** EXTRAIT CHOISI **
Nous nous proposons, dans cette nouvelle rubrique, de mettre en mémoire les prévisions des experts en tous genres pour le court, le moyen ou le long terme qui émaillent le débat public. On a vite fait d’oublier ces prévisions et on les confronte rarement avec les données observées, au moment où l’on peut tenter de le faire. À échéance, Pénombre rapprochera les perspectives des uns et des autres et la « réalité » et cherchera à analyser les écarts. Croissance du produit intérieur brut (PIB), taux de chômage, réduction des déficits de l’État, réduction des impôts, trou de la sécurité sociale, les thèmes ne manqueront pas…
Des parents terribles aux enfants de rêve
Prévisions 1 à 10. Yves Coppens, professeur au Collège de France sait voir loin : « Qu’on cesse donc de peindre l’avenir en noir ! L’avenir est superbe. La génération qui arrive va apprendre à peigner sa carte génétique, accroître l’efficacité de son système nerveux, faire les enfants de ses rêves, maîtriser la tectonique des plaques, programmer les climats, se promener dans les étoiles et coloniser les planètes qui lui plairont. Elle va apprendre à bouger la Terre pour la mettre en orbite autour d’un plus jeune Soleil. Elle va comprendre le processus de l’évolution biologique et comprendre aussi que c’est l’éducation qui rend tolérant […]. Le progrès est une réalité bien vivante ; il faut seulement quelquefois aller le chercher un petit peu plus loin que le bout de son nez ! » (Le Monde du 3 septembre 1996).

(Enregistrements contenus dans un jeu de données)
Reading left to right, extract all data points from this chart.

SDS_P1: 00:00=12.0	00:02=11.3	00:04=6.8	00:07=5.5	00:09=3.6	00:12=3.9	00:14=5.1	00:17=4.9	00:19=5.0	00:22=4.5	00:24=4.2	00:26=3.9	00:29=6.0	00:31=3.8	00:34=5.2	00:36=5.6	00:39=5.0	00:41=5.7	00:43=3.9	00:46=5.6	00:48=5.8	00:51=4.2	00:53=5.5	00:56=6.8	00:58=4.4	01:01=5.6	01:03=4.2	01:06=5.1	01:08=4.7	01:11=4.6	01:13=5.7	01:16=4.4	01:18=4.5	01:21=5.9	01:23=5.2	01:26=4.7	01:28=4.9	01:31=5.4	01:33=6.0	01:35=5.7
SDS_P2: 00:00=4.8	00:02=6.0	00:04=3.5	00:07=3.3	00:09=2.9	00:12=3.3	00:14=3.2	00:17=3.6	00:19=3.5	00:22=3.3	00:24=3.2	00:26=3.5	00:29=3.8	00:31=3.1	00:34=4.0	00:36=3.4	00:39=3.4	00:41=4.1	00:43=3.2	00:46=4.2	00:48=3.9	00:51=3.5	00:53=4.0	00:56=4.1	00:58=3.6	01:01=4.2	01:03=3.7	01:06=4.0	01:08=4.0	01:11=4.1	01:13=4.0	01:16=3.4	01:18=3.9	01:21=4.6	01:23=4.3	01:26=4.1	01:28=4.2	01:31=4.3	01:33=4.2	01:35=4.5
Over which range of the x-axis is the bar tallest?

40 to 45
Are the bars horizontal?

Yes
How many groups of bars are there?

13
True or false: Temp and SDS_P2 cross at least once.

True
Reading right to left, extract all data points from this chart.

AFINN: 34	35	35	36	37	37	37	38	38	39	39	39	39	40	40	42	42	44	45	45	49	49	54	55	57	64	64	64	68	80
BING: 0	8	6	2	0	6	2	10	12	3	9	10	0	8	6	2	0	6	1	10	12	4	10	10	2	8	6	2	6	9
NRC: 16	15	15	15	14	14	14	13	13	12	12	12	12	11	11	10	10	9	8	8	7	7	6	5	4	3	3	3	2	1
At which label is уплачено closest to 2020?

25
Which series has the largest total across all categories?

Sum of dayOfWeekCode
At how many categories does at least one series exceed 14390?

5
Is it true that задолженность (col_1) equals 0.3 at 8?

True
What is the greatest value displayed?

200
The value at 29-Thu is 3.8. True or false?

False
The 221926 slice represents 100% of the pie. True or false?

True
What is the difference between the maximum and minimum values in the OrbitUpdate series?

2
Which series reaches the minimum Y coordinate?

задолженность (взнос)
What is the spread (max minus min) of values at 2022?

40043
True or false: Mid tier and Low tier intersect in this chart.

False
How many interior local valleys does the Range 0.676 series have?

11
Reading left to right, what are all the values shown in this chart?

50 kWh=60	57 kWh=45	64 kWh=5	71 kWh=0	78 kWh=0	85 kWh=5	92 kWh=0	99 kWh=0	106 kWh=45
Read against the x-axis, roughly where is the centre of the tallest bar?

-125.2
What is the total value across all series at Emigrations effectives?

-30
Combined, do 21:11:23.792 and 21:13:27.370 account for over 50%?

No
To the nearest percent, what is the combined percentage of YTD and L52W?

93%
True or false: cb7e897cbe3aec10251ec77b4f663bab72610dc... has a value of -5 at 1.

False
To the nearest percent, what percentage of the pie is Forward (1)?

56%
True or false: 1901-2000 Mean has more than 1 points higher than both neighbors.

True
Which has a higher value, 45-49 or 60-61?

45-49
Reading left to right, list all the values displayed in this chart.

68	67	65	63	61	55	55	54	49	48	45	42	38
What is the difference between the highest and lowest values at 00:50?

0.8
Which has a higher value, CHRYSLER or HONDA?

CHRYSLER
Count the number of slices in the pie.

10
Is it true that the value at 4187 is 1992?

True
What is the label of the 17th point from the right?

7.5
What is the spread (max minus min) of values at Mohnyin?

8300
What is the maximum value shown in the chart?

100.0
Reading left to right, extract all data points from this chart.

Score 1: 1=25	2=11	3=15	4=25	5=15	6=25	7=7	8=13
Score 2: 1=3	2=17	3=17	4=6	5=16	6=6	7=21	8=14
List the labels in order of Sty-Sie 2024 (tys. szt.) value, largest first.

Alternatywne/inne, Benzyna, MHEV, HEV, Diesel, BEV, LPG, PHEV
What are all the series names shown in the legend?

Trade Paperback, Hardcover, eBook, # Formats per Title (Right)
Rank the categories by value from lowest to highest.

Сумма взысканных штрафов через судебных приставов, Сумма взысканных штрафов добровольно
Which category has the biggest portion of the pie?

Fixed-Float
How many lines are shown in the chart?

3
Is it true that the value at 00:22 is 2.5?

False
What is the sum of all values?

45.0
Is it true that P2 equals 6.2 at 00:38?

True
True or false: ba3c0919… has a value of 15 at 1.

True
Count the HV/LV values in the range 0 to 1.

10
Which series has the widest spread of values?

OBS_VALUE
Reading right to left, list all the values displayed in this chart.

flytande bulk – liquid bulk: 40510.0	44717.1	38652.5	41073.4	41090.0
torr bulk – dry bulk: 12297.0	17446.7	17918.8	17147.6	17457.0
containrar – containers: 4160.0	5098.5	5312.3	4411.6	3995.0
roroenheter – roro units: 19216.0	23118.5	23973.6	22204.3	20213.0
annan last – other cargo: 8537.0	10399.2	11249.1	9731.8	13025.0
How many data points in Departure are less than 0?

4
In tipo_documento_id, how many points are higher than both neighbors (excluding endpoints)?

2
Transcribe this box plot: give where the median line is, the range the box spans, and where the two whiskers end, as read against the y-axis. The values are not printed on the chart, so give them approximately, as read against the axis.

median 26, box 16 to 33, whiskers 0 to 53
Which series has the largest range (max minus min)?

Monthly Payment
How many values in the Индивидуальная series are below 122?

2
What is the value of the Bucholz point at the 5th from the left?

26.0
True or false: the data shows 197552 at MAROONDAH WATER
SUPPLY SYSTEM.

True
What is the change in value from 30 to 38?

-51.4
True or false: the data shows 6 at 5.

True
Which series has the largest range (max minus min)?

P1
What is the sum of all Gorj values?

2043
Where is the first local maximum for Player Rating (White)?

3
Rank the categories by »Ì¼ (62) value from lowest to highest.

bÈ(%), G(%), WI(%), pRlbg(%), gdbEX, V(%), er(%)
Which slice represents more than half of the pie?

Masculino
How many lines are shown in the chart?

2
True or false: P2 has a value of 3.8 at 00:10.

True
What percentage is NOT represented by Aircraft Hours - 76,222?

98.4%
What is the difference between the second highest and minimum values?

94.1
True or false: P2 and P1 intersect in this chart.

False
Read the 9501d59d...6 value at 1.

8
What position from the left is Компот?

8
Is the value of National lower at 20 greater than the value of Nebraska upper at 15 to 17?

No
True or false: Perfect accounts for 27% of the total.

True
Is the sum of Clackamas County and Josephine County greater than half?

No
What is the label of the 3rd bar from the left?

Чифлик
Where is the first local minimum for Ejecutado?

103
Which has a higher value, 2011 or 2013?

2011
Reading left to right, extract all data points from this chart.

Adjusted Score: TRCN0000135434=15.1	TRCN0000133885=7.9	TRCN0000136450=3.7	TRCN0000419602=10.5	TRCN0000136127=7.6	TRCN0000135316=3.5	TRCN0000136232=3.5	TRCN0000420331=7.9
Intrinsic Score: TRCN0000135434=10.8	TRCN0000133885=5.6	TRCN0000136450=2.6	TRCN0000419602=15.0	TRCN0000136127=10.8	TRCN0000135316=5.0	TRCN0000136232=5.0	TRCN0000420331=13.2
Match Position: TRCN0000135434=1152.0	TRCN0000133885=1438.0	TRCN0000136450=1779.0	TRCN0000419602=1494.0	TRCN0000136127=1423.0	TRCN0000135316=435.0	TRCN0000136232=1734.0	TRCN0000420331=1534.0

** TÂCHE À RÉALISER **
Poursuivez l'extrait sur les prévisions des experts en reprenant juste après sa dernière phrase.

** RÉPONSE ATTENDUE **
Respect pour le critère
Prévision n°11. Déficits publics : « le Premier Ministre (A. Juppé), a maintenant la certitude que le projet de finances pour 1997 respectera le critère de Maastricht concernant le taux maximum de 3% des déficits publics par rapport au PIB (après 4% en 1996) pour parvenir à la monnaie unique. Nous serons au rendez-vous » (Le Monde du 1er septembre 1996).
Barre symbolique en vue
Prévision n°12. Demandeurs d’emploi : « l’Observatoire français des conjonctures économiques (OFCE) estime que le nombre de demandeurs d’emplois pourrait progresser au minimum de 120000 en 1997, pour atteindre, en fin d’année, la barre symbolique de 3,5 millions de personnes, au sens de l’ancien baromètre » (Le Monde du 1er août 1996).
Prions pour qu’ils aient raison
Prévision n°13. Encéphalopathie spongiforme bovine. « l’ESB aura disparu des troupeaux britanniques d’ici quatre ans sans qu’un abattage massif soit nécessaire, indique un rapport international publié hier dans le journal Nature, par des chercheurs d’Oxford. […] L’épidémie est en phase terminale et le nombre de cas sera « insignifiant » d’ici 2001 ». Enfin rassuré ?
Ces épidémiologistes indiquent que « près d’un million de bêtes infectées ont été consommées avant 1989, date de l’interdiction des abats les plus susceptibles de transmettre la maladie » (Libération 30 août 1996). La veille, le même Libération, sur la foi de l’agence Reuter, publiait à ce sujet, d’autres chiffres : « Reste que le nombre abondant d’animaux malades consommés a de quoi inquiéter.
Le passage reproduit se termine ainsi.